Dosen UGM Bakal Lapor Polisi Usai Dapat Ancaman dan Doxing

Setelah menjadi korban doxing dan ancaman, dosen UGM Nabiyla Risfa Izzati mengambil tindakan tegas untuk melindungi diri.

Purnomo Edi
Oleh Purnomo Edi - Reporter
Dosen UGM Bakal Lapor Polisi Usai Dapat Ancaman dan Doxing
Logo Universitas Gadjahmada Yogyakarta. Foto: (Switzy/Liputan6.com)

Dosen Fakultas Hukum Universitas Gadjah Mada (FH UGM) Nabiyla Risfa Izzati menjadi korban ancaman, intimidasi dan doxing dari orang tak dikenal.

Nabiyla diduga menjadi korban pengancaman usai mengunggah kritikannya terhadap mutasi ASN di Kementerian Pekerjaan Umum (PU).

Usai mendapatkan ancaman, intimidasi dan doxing dari orang tak dikenal ke nomor Whatsapp, Nabiyla berencana akan melaporkan pemilik nomor tersebut ke pihak kepolisian.

Nabiyla menerangkan dirinya melalui sebuah firma hukum yang ditunjuknya telah mengirimkan somasi ke nomor Whatsapp yang melakukan intimidasi, ancaman dan doxing pada dirinya. Somasi ini sudah dikirimkan pada Jumat (17/7) lalu.

"Kami, saya dan firma hukum kemarin sudah mengirimkan somasi tapi belum ada balasan apapun dari pelaku doxing. Baik kepada saya maupun kepada firma hukum yang saya tunjuk belum ada tanggapan dari somasi yang saya kirimkan," terang Nabiyla, Sabtu (18/7).

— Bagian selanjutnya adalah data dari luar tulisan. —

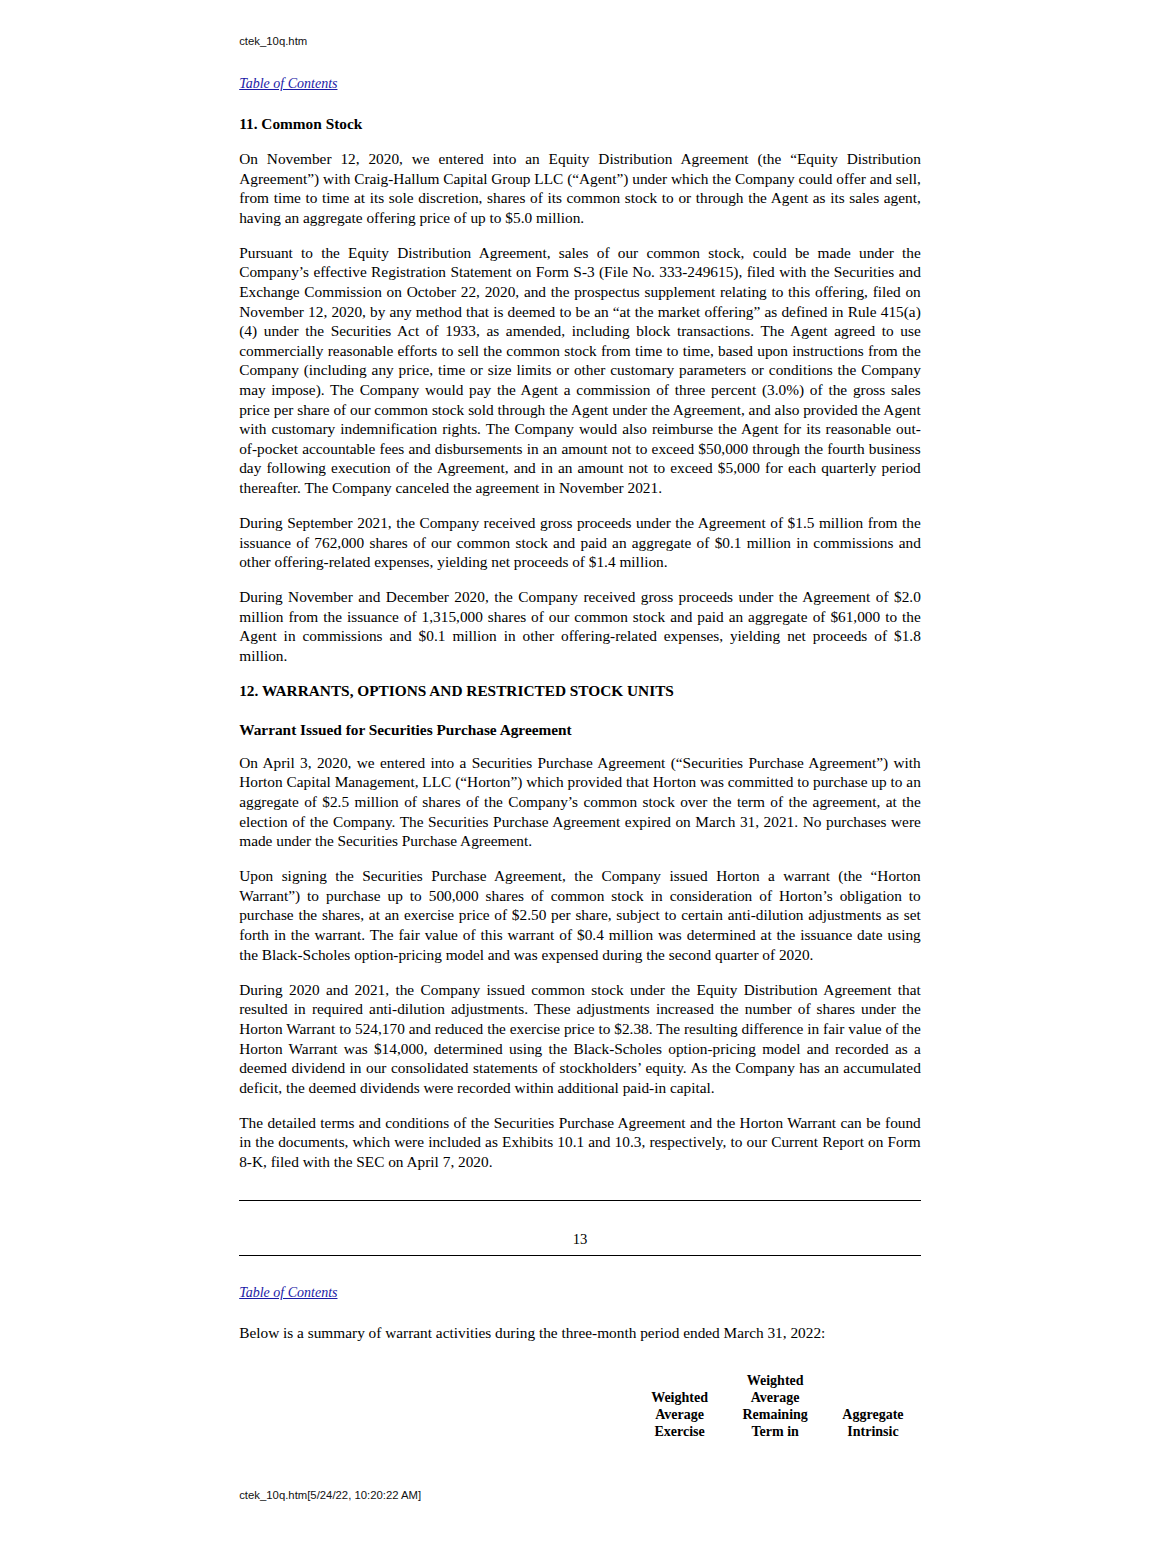ctek_10q.htm
Table of Contents
11. Common Stock
On November 12, 2020, we entered into an Equity Distribution Agreement (the “Equity Distribution Agreement”) with Craig-Hallum Capital Group LLC (“Agent”) under which the Company could offer and sell, from time to time at its sole discretion, shares of its common stock to or through the Agent as its sales agent, having an aggregate offering price of up to $5.0 million.
Pursuant to the Equity Distribution Agreement, sales of our common stock, could be made under the Company’s effective Registration Statement on Form S-3 (File No. 333-249615), filed with the Securities and Exchange Commission on October 22, 2020, and the prospectus supplement relating to this offering, filed on November 12, 2020, by any method that is deemed to be an “at the market offering” as defined in Rule 415(a)(4) under the Securities Act of 1933, as amended, including block transactions. The Agent agreed to use commercially reasonable efforts to sell the common stock from time to time, based upon instructions from the Company (including any price, time or size limits or other customary parameters or conditions the Company may impose). The Company would pay the Agent a commission of three percent (3.0%) of the gross sales price per share of our common stock sold through the Agent under the Agreement, and also provided the Agent with customary indemnification rights. The Company would also reimburse the Agent for its reasonable out-of-pocket accountable fees and disbursements in an amount not to exceed $50,000 through the fourth business day following execution of the Agreement, and in an amount not to exceed $5,000 for each quarterly period thereafter. The Company canceled the agreement in November 2021.
During September 2021, the Company received gross proceeds under the Agreement of $1.5 million from the issuance of 762,000 shares of our common stock and paid an aggregate of $0.1 million in commissions and other offering-related expenses, yielding net proceeds of $1.4 million.
During November and December 2020, the Company received gross proceeds under the Agreement of $2.0 million from the issuance of 1,315,000 shares of our common stock and paid an aggregate of $61,000 to the Agent in commissions and $0.1 million in other offering-related expenses, yielding net proceeds of $1.8 million.
12. WARRANTS, OPTIONS AND RESTRICTED STOCK UNITS
Warrant Issued for Securities Purchase Agreement
On April 3, 2020, we entered into a Securities Purchase Agreement (“Securities Purchase Agreement”) with Horton Capital Management, LLC (“Horton”) which provided that Horton was committed to purchase up to an aggregate of $2.5 million of shares of the Company’s common stock over the term of the agreement, at the election of the Company. The Securities Purchase Agreement expired on March 31, 2021. No purchases were made under the Securities Purchase Agreement.
Upon signing the Securities Purchase Agreement, the Company issued Horton a warrant (the “Horton Warrant”) to purchase up to 500,000 shares of common stock in consideration of Horton’s obligation to purchase the shares, at an exercise price of $2.50 per share, subject to certain anti-dilution adjustments as set forth in the warrant. The fair value of this warrant of $0.4 million was determined at the issuance date using the Black-Scholes option-pricing model and was expensed during the second quarter of 2020.
During 2020 and 2021, the Company issued common stock under the Equity Distribution Agreement that resulted in required anti-dilution adjustments. These adjustments increased the number of shares under the Horton Warrant to 524,170 and reduced the exercise price to $2.38. The resulting difference in fair value of the Horton Warrant was $14,000, determined using the Black-Scholes option-pricing model and recorded as a deemed dividend in our consolidated statements of stockholders’ equity. As the Company has an accumulated deficit, the deemed dividends were recorded within additional paid-in capital.
The detailed terms and conditions of the Securities Purchase Agreement and the Horton Warrant can be found in the documents, which were included as Exhibits 10.1 and 10.3, respectively, to our Current Report on Form 8-K, filed with the SEC on April 7, 2020.
13
Table of Contents
Below is a summary of warrant activities during the three-month period ended March 31, 2022:
| | Weighted | |
| Weighted | Average | |
| Average | Remaining | Aggregate |
| Exercise | Term in | Intrinsic |
ctek_10q.htm[5/24/22, 10:20:22 AM]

Nabiyla membeberkan pihaknya masih menunggu jawaban dari somasi itu selama 3x24 jam sejak somasi itu dikirim. Jika tak ada tanggapan, Nabiyla mengaku akan melaporkan nomor yang melakukan ancaman, intimidasi dan doxing ke pihak kepolisian.

"Kita sekarang sedang menunggu 3x24 jam. Jika memang tidak ada tanggapan apa pun 3x24 jam, maka kemungkinan akan masuk ke pelaporan ke kepolisian," tutur Nabiyla.

"Sebenarnya tujuan utamanya untuk memberikan efek jera sih. Jadi, biar dijadikan pelajaran bahwa tidak bisa melakukan hal seperti ini, doxing, intimidasi, dan ancaman tanpa kemudian ada konsekuensi apa pun terhadap pelakunya," imbuh Nabiyla.

 

Kronologi Kasus Ancaman, Intimidasi dan Doxing ke Dosen UGM

Nabiyla menceritakan intimidasi dan pengancaman ini dikirim dari nomor tak dikenal ke nomor Whatsapp pribadinya. Dalam pesan ke nomor Whatsapp itu, pengirim pesan juga melakukan doxing pada data pribadi Nabiyla.

"Saya mendapatkan pesan Whatsapp dari satu nomor ponsel pada Kamis, 16 Juli 2026 pukul 14.23 WIB," kata Nabiyla saat dihubungi, Sabtu (18/7).

"Isinya bernada ancaman dan intimidasi disertai dengan doxing data pribadi dan keluarga saya serta koordinat lokasi/posisi saya di Google Maps," imbuh Nabiyla.

Nabiyla menuturkan ada satu tuntutan yang disampaikan pengirim pesan itu kepadanya. Pesan ini yaitu untuk menghapus unggahan Nabiyla di akun X.

Di akun X-nya, Nabiyla mengkritik kebijakan Menteri Pekerjaan Umum (PU) atas mutasi diinternal kementerian tersebut. Unggahan Nabiyla ini dianggap menjadi viral dan memicu kegaduhan.

"Pengirim pesan tersebut meminta saya menghapus postingan di media sosial X berikut: https://x.com/i/status/2075790577590051298 karena dianggap telah menimbulkan kegaduhan," ucap Nabiyla.

Usai mendapatkan intimidasi ini, Nabiyla kemudian mengirimkan somasi ke pemilik nomor tersebut. Somasi ini dikirimkan oleh firma hukum yang ditunjukkan oleh Nabiyla.

"Terhadap tindakan pengancaman dan doxing ini, saya telah melayangkan somasi kepada pemilik/pengguna nomor ponsel tersebut melalui sebuah firma hukum. Somasi sudah terkirim ke nomor ponsel tersebut dan belum ada tanggapan lebih lanjut dari yang bersangkutan," tutup Nabiyla.